One ought to emphasize the help we received from the priest of Grodziec, who occupied himself with handing out coffee and tea to us, and distributing milk to the children. Until late into the night there were warm kettles in the square. Bread was also given out. Besides that, the priest went around appealing to the peasants to give accommodation to the deportees, and help to the homeless. … The Germans sought an opportunity to arrest him and this happened after he helped the Jews in Grodziec. Soon afterwards came news of his death.
Rev. Jaworski was arrested by the Germans on August 26, 1940 and deported to Sachsenhausen. Afterwards he was transferred to Dachau. Fortunately, he managed to survive the war.47
On “Bloody Wednesday,” July 31, 1940, the Germans staged a massive assault on the civilian population of Olkusz, in retaliation for the shooting of a German police officer earlier that month. (Twenty Poles were executed immediately after that incident.) Hundreds of men between the ages of 15 and 55, both Poles and Jews, were forced to assemble in public places and were abused and mistreated. When Rev. Piotr Mączka, the pastor of the Church of St. Andrew the Apostle, tried to intervene, he was beaten savagely, and died ten days later. Jacob Schwarzfitter, a Jew from Olkusz, recalled those events which he had lived through, in an interview given in 1946. (Voices of the Holocaust, A Documentary Project by Illinois Institute of Technology, Internet: .)
I had come to my (little) town Olkusz. That’s my place of birth. There I remained until the evacuation (depopulation) of the town. Before speaking about the depopulation, I shall narrate, report one incident. On the 31st of July 1940, there took place a punitive expedition against my town. On an early morning at four o'clock, at daybreak, on a Wednesday, the whole town was aroused from sleep and put on its feet. And all men without distinction, Jews, from sixteen to fifty years of age, were taken out to various squares. They were taken out by the Gestapo. A few thousand Gestapo men arrived, in a town which had a population of only about fifteen thousand, and they started punitive expedition.

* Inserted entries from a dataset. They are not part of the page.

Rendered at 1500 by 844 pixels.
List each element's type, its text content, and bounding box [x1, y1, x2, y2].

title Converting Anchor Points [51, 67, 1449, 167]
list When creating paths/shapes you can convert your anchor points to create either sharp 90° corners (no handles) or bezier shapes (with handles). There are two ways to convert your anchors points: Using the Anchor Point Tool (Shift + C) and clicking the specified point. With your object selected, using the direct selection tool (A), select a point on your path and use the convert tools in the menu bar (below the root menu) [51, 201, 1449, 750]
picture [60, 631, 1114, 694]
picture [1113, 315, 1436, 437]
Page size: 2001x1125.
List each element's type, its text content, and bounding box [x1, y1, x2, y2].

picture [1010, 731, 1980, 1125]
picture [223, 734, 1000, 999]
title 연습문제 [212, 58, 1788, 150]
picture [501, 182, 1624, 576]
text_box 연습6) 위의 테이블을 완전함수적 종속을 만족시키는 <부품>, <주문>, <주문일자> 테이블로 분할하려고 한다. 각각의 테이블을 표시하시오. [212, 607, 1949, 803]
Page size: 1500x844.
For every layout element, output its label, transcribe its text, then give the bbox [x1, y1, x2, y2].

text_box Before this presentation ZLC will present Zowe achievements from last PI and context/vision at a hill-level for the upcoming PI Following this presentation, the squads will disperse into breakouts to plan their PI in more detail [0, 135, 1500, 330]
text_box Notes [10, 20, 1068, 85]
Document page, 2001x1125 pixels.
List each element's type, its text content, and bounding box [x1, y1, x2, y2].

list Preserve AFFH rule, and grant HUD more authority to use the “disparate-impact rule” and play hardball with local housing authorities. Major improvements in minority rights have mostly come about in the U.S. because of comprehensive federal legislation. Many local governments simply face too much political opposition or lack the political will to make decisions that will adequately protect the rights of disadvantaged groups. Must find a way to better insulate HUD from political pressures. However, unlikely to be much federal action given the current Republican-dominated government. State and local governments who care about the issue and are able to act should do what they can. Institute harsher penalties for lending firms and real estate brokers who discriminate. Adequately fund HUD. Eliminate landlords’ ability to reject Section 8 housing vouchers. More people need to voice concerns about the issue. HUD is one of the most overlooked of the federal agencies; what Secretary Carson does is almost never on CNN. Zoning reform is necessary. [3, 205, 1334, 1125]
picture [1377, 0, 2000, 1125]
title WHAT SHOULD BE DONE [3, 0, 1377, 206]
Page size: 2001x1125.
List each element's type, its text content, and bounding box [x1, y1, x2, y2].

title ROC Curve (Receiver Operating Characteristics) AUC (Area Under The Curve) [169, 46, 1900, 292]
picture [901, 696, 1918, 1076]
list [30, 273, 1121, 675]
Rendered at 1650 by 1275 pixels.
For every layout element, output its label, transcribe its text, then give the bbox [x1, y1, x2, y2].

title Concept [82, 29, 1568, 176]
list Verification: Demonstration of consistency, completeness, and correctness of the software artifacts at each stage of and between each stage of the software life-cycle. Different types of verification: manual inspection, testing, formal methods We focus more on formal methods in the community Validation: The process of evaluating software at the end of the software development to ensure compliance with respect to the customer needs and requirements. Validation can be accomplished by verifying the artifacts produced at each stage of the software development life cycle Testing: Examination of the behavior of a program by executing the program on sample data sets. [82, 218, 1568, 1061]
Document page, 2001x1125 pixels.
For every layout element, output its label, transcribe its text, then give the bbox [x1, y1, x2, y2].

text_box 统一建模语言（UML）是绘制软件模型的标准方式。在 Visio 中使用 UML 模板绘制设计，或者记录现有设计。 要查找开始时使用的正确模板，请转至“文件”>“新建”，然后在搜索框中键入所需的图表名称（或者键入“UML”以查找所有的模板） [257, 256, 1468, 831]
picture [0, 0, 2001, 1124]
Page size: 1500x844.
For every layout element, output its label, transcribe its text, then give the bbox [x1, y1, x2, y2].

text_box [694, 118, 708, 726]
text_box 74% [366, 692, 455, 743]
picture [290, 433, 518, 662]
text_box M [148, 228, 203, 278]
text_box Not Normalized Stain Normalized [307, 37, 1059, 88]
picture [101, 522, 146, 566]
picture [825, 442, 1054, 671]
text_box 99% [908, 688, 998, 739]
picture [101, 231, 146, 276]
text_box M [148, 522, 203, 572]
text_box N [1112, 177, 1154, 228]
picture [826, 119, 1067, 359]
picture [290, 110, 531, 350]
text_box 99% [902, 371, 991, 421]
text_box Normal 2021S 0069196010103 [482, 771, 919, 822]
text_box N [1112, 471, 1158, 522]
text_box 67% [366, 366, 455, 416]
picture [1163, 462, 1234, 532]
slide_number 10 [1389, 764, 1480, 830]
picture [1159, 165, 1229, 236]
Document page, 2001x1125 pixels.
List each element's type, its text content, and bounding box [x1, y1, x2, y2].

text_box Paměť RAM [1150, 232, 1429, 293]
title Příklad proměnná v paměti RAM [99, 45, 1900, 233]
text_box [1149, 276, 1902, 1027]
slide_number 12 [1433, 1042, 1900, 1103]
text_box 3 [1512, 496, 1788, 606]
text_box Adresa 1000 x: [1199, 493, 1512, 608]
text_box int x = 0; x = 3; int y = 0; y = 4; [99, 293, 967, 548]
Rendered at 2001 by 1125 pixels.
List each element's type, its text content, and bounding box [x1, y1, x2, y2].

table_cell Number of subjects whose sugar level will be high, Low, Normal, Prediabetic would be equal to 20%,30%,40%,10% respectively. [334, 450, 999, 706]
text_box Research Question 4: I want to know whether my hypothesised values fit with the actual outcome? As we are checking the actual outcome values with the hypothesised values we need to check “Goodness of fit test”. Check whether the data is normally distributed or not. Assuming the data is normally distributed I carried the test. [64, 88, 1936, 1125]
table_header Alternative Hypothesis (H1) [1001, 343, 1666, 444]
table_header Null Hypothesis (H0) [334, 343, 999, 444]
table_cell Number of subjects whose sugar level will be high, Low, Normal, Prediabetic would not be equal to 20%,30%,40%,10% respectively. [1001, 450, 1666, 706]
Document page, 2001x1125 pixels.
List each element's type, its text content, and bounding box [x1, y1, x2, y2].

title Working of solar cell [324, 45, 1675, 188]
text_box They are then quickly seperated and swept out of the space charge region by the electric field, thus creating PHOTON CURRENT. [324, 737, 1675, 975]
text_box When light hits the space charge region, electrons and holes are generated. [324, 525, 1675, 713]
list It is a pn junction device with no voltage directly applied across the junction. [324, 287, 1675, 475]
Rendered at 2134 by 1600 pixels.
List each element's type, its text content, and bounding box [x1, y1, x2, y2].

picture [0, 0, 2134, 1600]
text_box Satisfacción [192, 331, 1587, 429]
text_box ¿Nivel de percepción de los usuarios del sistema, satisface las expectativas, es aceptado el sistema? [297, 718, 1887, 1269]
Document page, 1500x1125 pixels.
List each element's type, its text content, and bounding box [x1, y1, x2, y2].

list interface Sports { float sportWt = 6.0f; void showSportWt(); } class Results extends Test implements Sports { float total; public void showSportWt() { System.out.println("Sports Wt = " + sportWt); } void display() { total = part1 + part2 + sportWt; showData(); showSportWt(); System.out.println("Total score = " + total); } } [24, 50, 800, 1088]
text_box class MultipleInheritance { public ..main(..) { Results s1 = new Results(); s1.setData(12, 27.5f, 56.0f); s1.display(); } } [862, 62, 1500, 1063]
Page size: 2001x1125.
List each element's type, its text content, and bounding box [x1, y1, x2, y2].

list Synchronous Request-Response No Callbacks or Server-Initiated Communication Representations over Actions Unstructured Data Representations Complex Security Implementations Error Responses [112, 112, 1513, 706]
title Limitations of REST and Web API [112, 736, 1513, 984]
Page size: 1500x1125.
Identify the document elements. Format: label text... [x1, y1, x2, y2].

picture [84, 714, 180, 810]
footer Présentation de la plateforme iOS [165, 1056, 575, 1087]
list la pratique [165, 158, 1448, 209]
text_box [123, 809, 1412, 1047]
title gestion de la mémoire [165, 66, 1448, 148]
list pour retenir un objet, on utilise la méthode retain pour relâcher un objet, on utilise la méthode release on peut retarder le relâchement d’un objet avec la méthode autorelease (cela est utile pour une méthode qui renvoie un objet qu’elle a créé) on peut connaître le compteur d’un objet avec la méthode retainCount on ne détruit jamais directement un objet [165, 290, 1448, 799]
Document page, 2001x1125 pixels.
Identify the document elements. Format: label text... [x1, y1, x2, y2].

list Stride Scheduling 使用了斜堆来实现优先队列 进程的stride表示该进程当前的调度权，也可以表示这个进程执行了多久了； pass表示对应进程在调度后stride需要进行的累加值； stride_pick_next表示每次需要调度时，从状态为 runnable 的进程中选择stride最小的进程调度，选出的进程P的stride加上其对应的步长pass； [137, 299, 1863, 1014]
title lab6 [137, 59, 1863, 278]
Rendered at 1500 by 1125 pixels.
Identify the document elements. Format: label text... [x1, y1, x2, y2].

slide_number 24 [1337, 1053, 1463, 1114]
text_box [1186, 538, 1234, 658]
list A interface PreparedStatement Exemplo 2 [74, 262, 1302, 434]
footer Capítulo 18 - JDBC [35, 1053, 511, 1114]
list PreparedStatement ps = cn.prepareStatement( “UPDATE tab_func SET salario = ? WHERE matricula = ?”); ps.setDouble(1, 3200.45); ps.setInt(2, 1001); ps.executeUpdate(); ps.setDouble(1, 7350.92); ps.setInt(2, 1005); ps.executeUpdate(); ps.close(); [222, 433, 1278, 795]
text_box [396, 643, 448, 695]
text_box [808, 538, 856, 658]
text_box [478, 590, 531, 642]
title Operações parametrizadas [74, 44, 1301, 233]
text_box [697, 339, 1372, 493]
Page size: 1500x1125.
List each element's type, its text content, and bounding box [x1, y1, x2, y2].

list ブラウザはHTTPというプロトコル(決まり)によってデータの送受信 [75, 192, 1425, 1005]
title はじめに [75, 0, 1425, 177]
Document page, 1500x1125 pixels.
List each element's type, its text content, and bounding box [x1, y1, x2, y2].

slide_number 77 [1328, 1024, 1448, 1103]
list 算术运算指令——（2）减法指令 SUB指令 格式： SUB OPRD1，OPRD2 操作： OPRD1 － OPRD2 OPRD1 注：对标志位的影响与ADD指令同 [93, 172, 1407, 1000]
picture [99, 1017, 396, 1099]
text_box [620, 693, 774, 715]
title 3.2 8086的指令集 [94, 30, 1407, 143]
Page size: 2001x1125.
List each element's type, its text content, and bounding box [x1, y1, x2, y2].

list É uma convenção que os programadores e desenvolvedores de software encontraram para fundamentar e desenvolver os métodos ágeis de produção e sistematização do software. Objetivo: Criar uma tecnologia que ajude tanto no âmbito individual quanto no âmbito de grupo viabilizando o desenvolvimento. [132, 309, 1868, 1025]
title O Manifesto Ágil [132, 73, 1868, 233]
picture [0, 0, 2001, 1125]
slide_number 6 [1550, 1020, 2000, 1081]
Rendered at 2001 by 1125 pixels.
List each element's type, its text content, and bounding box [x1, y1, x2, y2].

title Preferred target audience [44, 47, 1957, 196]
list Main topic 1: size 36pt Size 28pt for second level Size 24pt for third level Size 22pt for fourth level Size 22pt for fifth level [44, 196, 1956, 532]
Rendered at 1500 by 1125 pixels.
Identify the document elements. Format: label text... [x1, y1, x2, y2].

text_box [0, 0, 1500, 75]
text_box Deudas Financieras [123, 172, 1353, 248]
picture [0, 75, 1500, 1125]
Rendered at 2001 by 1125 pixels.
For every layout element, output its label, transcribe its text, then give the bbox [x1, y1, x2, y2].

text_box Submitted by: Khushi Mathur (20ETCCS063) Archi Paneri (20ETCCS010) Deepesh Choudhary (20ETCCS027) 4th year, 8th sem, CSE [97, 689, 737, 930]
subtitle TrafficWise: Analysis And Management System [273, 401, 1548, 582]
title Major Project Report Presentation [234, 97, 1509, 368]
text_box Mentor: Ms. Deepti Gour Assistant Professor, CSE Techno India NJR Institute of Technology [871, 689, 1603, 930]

The punitive expedition took place because sixty kilometers from the city were murdered by bandits two gendarmes. But they felt it useful to make of it a political incident. And it was ordered to make responsible for it the peaceful (civilian) population. We were led out at daybreak, with our hands up, they jabbed us with bayonets and we were compelled to run. When we arrived at the square, we had to pass a cordon. On both sides stood SS men, with (metal) rods, belts, rubber truncheons, clubs, and they beat us. Every one had to go through. People went through the cordon, and emerged covered with blood. …
Women were not taken, that time, only men. Then afterwards each had to show his fingerprint. After giving his fingerprint (it is possible that they had to surrender their identification cards which bore a single fingerprint) each one was tripped from the front over a leg and thrown down to the ground. We were made to lie on the stomach, the face deeply pressed to the earth, with the hands on the back. So we remained lying until twelve o’clock. And the SS men were passing back and fro, and when it pleased him he trampeled (the person). I personally was hit several times with the boot on the head. At twelve o’clock they came …
Twelve o’clock noon, after lying for eight hours we were ordered to get up. Everyone was pale and black. We all looked like dead men. So there spoke to us a Gestapo man, while another explained (interpreted) in the Polish language. That we are being treated most humanely, because they are still able to prove who is against God and against humanity. I and those others present, could of course, not understand that people could be treated still, worse, but that we have learned in the future.
Afterwards he explained to us the reason for the event. It was because two gendarmes were murdered. Among those present was a Polish ‘prister’ (the word was not clear, and caused a question).